Lobby group Amnesty International has condemned as “outrageous” the hanging of nine Sudanese men convicted of beheading a newspaper editor in 2006.

“They were arbitrarily arrested, tortured and then subjected to an unfair trial,” said the body’s deputy Africa director Tawanda Hondora.

They were hanged in a prison in the capital, Khartoum, in front of relatives of the editor, Mohammed Taha.

The men, from Darfur, were apparently upset by an article in Mr Taha’s paper.

His decapitated body was found on a dirt road a day after he had been abducted from his home in Khartoum.

Groups of women were wailing outside the jail after the executions, reports the Reuters news agency.

Ten people were initially convicted of the murder but one was later acquitted.

A defence lawyer said an article in Mr Taha’s al-Wifaq newspaper had angered members of the Darfur community by downplaying the scale of rape in the Darfur conflict and insulting women from the region.

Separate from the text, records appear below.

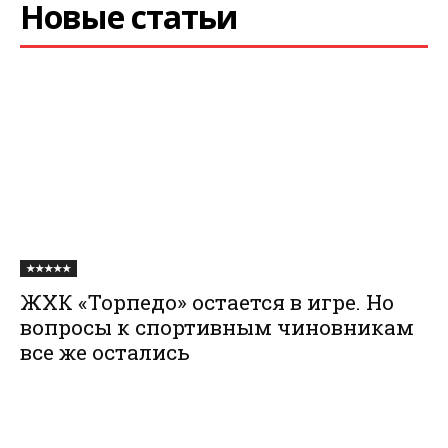
Новые статьи
★★★★★
ЖХК «Торпедо» остается в игре. Но
вопросы к спортивным чиновникам
все же остались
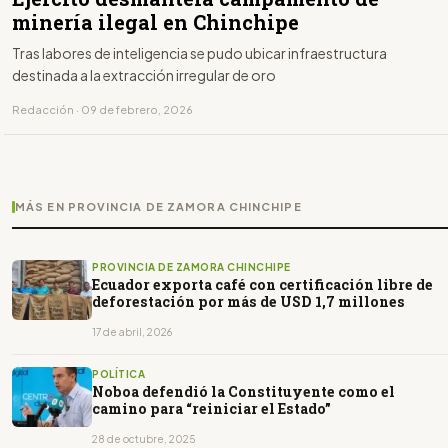
minería ilegal en Chinchipe
Tras labores de inteligencia se pudo ubicar infraestructura
destinada a la extracción irregular de oro
Redacción · 09 de febrero, 2026
MÁS EN PROVINCIA DE ZAMORA CHINCHIPE
PROVINCIA DE ZAMORA CHINCHIPE
Ecuador exporta café con certificación libre de
deforestación por más de USD 1,7 millones
17 de abril, 2026
POLÍTICA
Noboa defendió la Constituyente como el
camino para “reiniciar el Estado”
28 de octubre, 2025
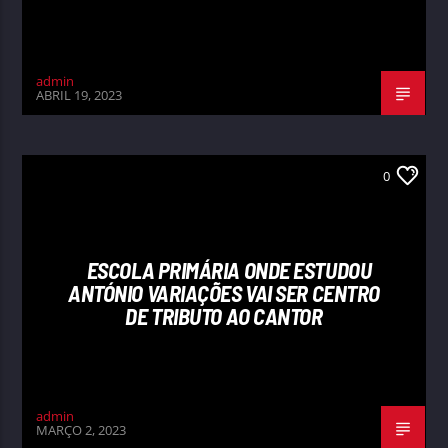
admin
ABRIL 19, 2023
0
ESCOLA PRIMÁRIA ONDE ESTUDOU
ANTÓNIO VARIAÇÕES VAI SER CENTRO
DE TRIBUTO AO CANTOR
admin
MARÇO 2, 2023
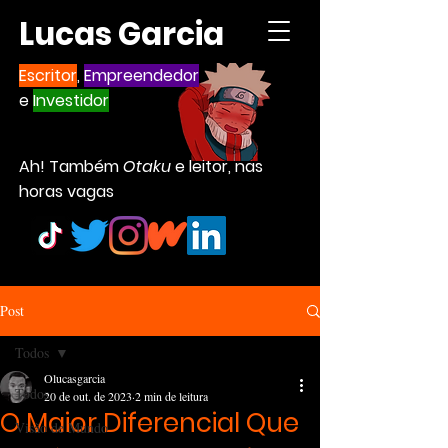
Lucas Garcia
Escritor
,
Empreendedor
e
Investidor
Ah! Também
Otaku
e leitor, nas
horas vagas
Post
Todos
Olucasgarcia
Todos
20 de out. de 2023
2 min de leitura
O Maior Diferencial Que
Visão de Mundo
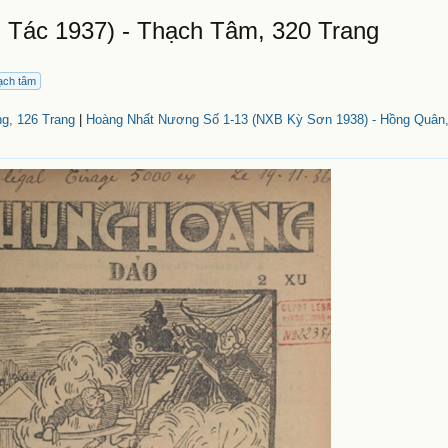
Tác 1937) - Thạch Tâm, 320 Trang
ạch tâm
g, 126 Trang
|
Hoàng Nhất Nương Số 1-13 (NXB Kỳ Sơn 1938) - Hồng Quân,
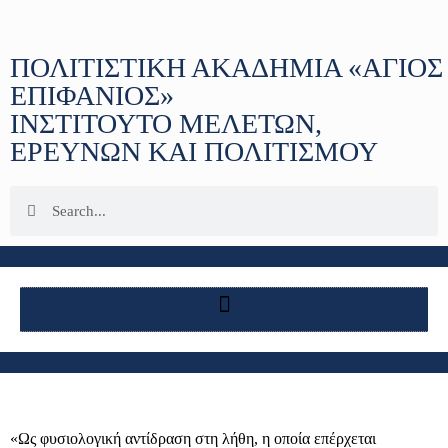
ΠΟΛΙΤΙΣΤΙΚΗ ΑΚΑΔΗΜΙΑ «ΑΓΙΟΣ
ΕΠΙΦΑΝΙΟΣ»
ΙΝΣΤΙΤΟΥΤΟ ΜΕΛΕΤΩΝ,
ΕΡΕΥΝΩΝ ΚΑΙ ΠΟΛΙΤΙΣΜΟΥ
«Ως φυσιολογική αντίδραση στη λήθη, η οποία επέρχεται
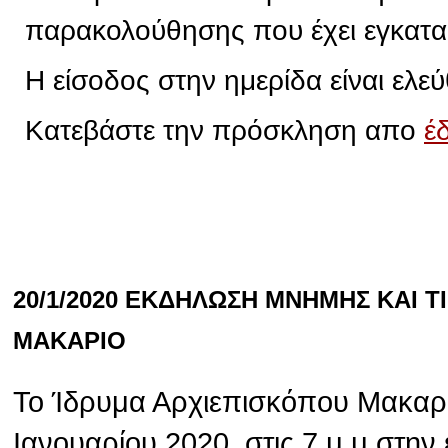
παρακολούθησης που έχει εγκατα
Η είσοδος στην ημερίδα είναι ελεύ
Κατεβάστε την πρόσκληση απο
έ
20/1/2020 ΕΚΔΗΛΩΣΗ ΜΝΗΜΗΣ ΚΑΙ 
ΜΑΚΑΡΙΟ
Το Ίδρυμα Αρχιεπισκόπου Μακαρί
Ιανουαρίου 2020, στις 7 μ.μ στην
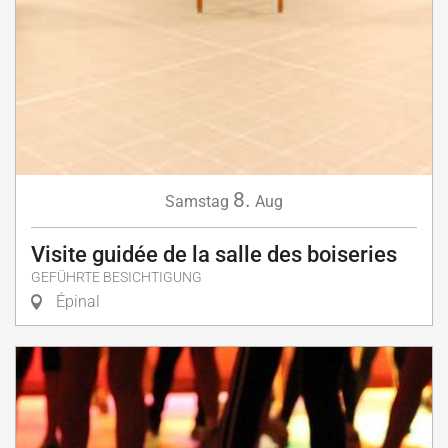
8.
Samstag
Aug
Visite guidée de la salle des boiseries
GEFÜHRTE BESICHTIGUNG
Épinal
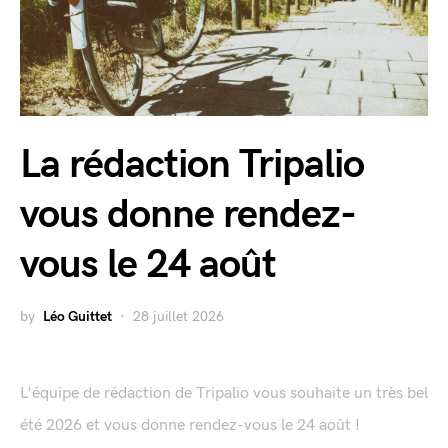
La rédaction Tripalio
vous donne rendez-
vous le 24 août
by
Léo Guittet
28 juillet 2026
L'équipe de rédaction de Tripalio vous souhaite un très bel
été 2026 et vous donne rendez-vous le 24 août !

Despite being an Islamist himself, Mr Taha had sparked angry demonstrations when in 2005 he reprinted an article questioning the roots of the Prophet Muhammad.

He was put on trial for blasphemy but the charges were later dropped.

Mr Taha had been the target of an assassination attempt five years previously after writing an article which criticised the ruling National Congress Party.

Despite his controversial past, thousands of weeping mourners attended Mr Taha’s funeral in September 2006.